I think that there are excess risks for patients for some of these factors. Certainly, if you think of it as three strikes, they get a strike for having an MPN. I don’t want them to have any other strikes. So, diabetes, hypertension, those are strikes that I can potentially, at least, treat or refer them to somebody to help comanage with me. And so, that’s kind of my general approach. 

Katherine:

What about patients who have myelofibrosis? Are they monitored more closely? 

Dr. Scandura:

Yeah, I think it depends a little bit on the patient. Patients with early myelofibrosis often don’t have any symptoms or near-term risks much different than those from ET or PV. As the disease can progress, then some of these patients have more profound problems with symptoms, which I may be trying to find a solution to make them feel better. And also, blood counts can become more of an issue.  

Transfusions in some patients who are very high white blood cell count, the spleen is often quite enlarged. Although, in my experience, most patients aren’t really bothered by the size of their spleen as the physicians are. But it is something where I think, on average, they’re monitored a little bit more closely to quite a bit more closely depending on the patient. 

Katherine:

What happens if someone suddenly has a change in blood counts? What do you do? 

Dr. Scandura:

Yeah. I mean, repeat it. That’s the first thing. Also, check what’s going on. It’s not uncommon in patients with MPNs that I’ll see them and the counts are a little bit out of whack, the white count is much higher than it’s been, and questioning them. “Oh, yeah. I had X, Y, or Z last week or the week before.” It used to be a upper respiratory tract infection, or they had a minor surgical procedure.  
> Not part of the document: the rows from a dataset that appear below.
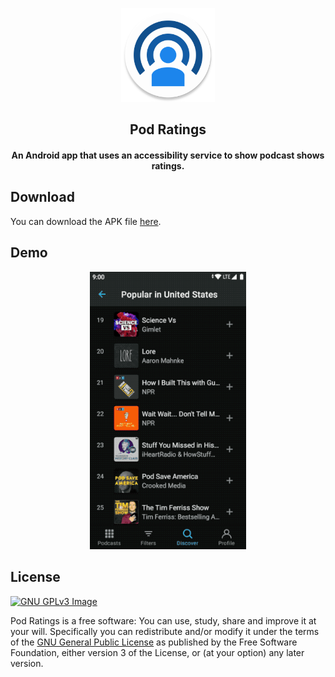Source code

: <p align="center"><img src="media/ic_launcher-web.png" width="150"></p>
<h2 align="center"><b>Pod Ratings</b></h2>
<h4 align="center">An Android app that uses an accessibility service to show podcast shows ratings.</h4>

## Download
You can download the APK file [here](https://github.com/grivos/PodRatings/releases/download/v1.0.0/pod_ratings_v1.0.0.apk).

## Demo
<p align="center"><img src="media/pod_ratings_demo.gif" width="250"></p>

## License
[![GNU GPLv3 Image](https://www.gnu.org/graphics/gplv3-127x51.png)](http://www.gnu.org/licenses/gpl-3.0.en.html)  

Pod Ratings is a free software: You can use, study, share and improve it at your
will. Specifically you can redistribute and/or modify it under the terms of the
[GNU General Public License](https://www.gnu.org/licenses/gpl.html) as
published by the Free Software Foundation, either version 3 of the License, or
(at your option) any later version.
And sometimes the responses to these things can be accentuated in patients with MPNs. And so, if that’s what of this story, I certainly would repeat it and let things calm down a little. And that’s often all it is. I’m much more of a monitor of the trends. So, one-time measure doesn’t generally excite me. It might make me want to have a follow-up a little more – in a shorter period of time. Of course, it depends on what the change is. But, for most of the changes that we observe, they’re relatively minor. And I will monitor them over time.  

If I see a trend where something is progressively increasing or decreasing over time, then I start thinking about what else is going on. And that’s always in the context of what’s going on with the patient. How are they feeling? What’s their physical exam like? What are the other laboratory values like?  

Katherine:

When is a bone marrow biopsy necessary? 

Dr. Scandura:

I would say a bone marrow biopsy is absolutely necessary at the time of diagnosis. I personally do not routinely monitor by bone marrow biopsy unless it’s part of a clinical trial.  
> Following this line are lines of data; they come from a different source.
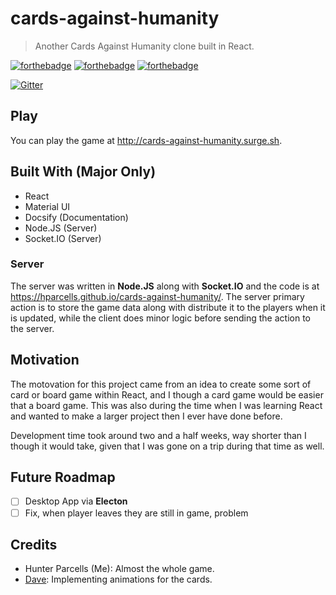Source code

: # cards-against-humanity
> Another Cards Against Humanity clone built in React.

[![forthebadge](https://forthebadge.com/images/badges/made-with-javascript.svg)](https://forthebadge.com)
[![forthebadge](https://forthebadge.com/images/badges/ages-18.svg)](https://forthebadge.com)
[![forthebadge](https://forthebadge.com/images/badges/kinda-sfw.svg)](https://forthebadge.com)

[![Gitter](https://badges.gitter.im/cards-against-humanity-react/community.svg)](https://gitter.im/cards-against-humanity-react/community?utm_source=badge&utm_medium=badge&utm_campaign=pr-badge)

## Play
You can play the game at http://cards-against-humanity.surge.sh.

## Built With (Major Only)
- React
- Material UI
- Docsify (Documentation)
- Node.JS (Server)
- Socket.IO (Server)

### Server
The server was written in **Node.JS** along with **Socket.IO** and the code is at https://hparcells.github.io/cards-against-humanity/. The server primary action is to store the game data along with distribute it to the players when it is updated, while the client does minor logic before sending the action to the server.

## Motivation
The motovation for this project came from an idea to create some sort of card or board game within React, and I though a card game would be easier that a board game. This was also during the time when I was learning React and wanted to make a larger project then I ever have done before.

Development time took around two and a half weeks, way shorter than I though it would take, given that I was gone on a trip during that time as well.

## Future Roadmap
- [ ] Desktop App via **Electon**
- [ ] Fix, when player leaves they are still in game, problem

## Credits
- Hunter Parcells (Me): Almost the whole game.
- [Dave](https://github.com/imdaveead): Implementing animations for the cards.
But I do perform a bone marrow or want to look at the bone marrow morphology if there is one of these changes or at least a trend that I want a little bit more information about. And so, if – or if it’s been a very long time since somebody has had a bone marrow. If it’s been five or ten years, then sometimes I may recommend we look just so we can collect a little bit more up-to-date information.  
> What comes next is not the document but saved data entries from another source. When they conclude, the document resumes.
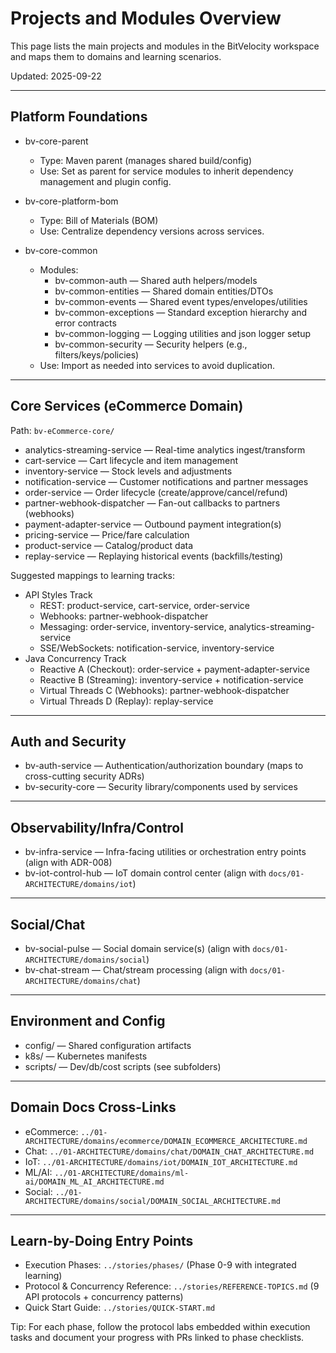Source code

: # Projects and Modules Overview

This page lists the main projects and modules in the BitVelocity workspace and maps them to domains and learning scenarios.

Updated: 2025-09-22

---

## Platform Foundations

- bv-core-parent
  - Type: Maven parent (manages shared build/config)
  - Use: Set as parent for service modules to inherit dependency management and plugin config.

- bv-core-platform-bom
  - Type: Bill of Materials (BOM)
  - Use: Centralize dependency versions across services.

- bv-core-common
  - Modules:
    - bv-common-auth — Shared auth helpers/models
    - bv-common-entities — Shared domain entities/DTOs
    - bv-common-events — Shared event types/envelopes/utilities
    - bv-common-exceptions — Standard exception hierarchy and error contracts
    - bv-common-logging — Logging utilities and json logger setup
    - bv-common-security — Security helpers (e.g., filters/keys/policies)
  - Use: Import as needed into services to avoid duplication.

---

## Core Services (eCommerce Domain)

Path: `bv-eCommerce-core/`

- analytics-streaming-service — Real-time analytics ingest/transform
- cart-service — Cart lifecycle and item management
- inventory-service — Stock levels and adjustments
- notification-service — Customer notifications and partner messages
- order-service — Order lifecycle (create/approve/cancel/refund)
- partner-webhook-dispatcher — Fan-out callbacks to partners (webhooks)
- payment-adapter-service — Outbound payment integration(s)
- pricing-service — Price/fare calculation
- product-service — Catalog/product data
- replay-service — Replaying historical events (backfills/testing)

Suggested mappings to learning tracks:
- API Styles Track
  - REST: product-service, cart-service, order-service
  - Webhooks: partner-webhook-dispatcher
  - Messaging: order-service, inventory-service, analytics-streaming-service
  - SSE/WebSockets: notification-service, inventory-service
- Java Concurrency Track
  - Reactive A (Checkout): order-service + payment-adapter-service
  - Reactive B (Streaming): inventory-service + notification-service
  - Virtual Threads C (Webhooks): partner-webhook-dispatcher
  - Virtual Threads D (Replay): replay-service

---

## Auth and Security

- bv-auth-service — Authentication/authorization boundary (maps to cross-cutting security ADRs)
- bv-security-core — Security library/components used by services

---

## Observability/Infra/Control

- bv-infra-service — Infra-facing utilities or orchestration entry points (align with ADR-008)
- bv-iot-control-hub — IoT domain control center (align with `docs/01-ARCHITECTURE/domains/iot`)

---

## Social/Chat

- bv-social-pulse — Social domain service(s) (align with `docs/01-ARCHITECTURE/domains/social`)
- bv-chat-stream — Chat/stream processing (align with `docs/01-ARCHITECTURE/domains/chat`)

---

## Environment and Config

- config/ — Shared configuration artifacts
- k8s/ — Kubernetes manifests
- scripts/ — Dev/db/cost scripts (see subfolders)

---

## Domain Docs Cross-Links

- eCommerce: `../01-ARCHITECTURE/domains/ecommerce/DOMAIN_ECOMMERCE_ARCHITECTURE.md`
- Chat: `../01-ARCHITECTURE/domains/chat/DOMAIN_CHAT_ARCHITECTURE.md`
- IoT: `../01-ARCHITECTURE/domains/iot/DOMAIN_IOT_ARCHITECTURE.md`
- ML/AI: `../01-ARCHITECTURE/domains/ml-ai/DOMAIN_ML_AI_ARCHITECTURE.md`
- Social: `../01-ARCHITECTURE/domains/social/DOMAIN_SOCIAL_ARCHITECTURE.md`

---

## Learn-by-Doing Entry Points

- Execution Phases: `../stories/phases/` (Phase 0-9 with integrated learning)
- Protocol & Concurrency Reference: `../stories/REFERENCE-TOPICS.md` (9 API protocols + concurrency patterns)
- Quick Start Guide: `../stories/QUICK-START.md`

Tip: For each phase, follow the protocol labs embedded within execution tasks and document your progress with PRs linked to phase checklists.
But I don’t routinely do a bone marrow, but I will do it if there are laboratories that are kind of trending in the wrong direction, there’s symptoms, there’s physical findings that I’m just not sure about. And I think it would help me be more sure as to what’s going on and be able to discuss that with the patient. Sometimes, just to say, “Hey. Look, we were worried about this, but the bone marrow looks really good.”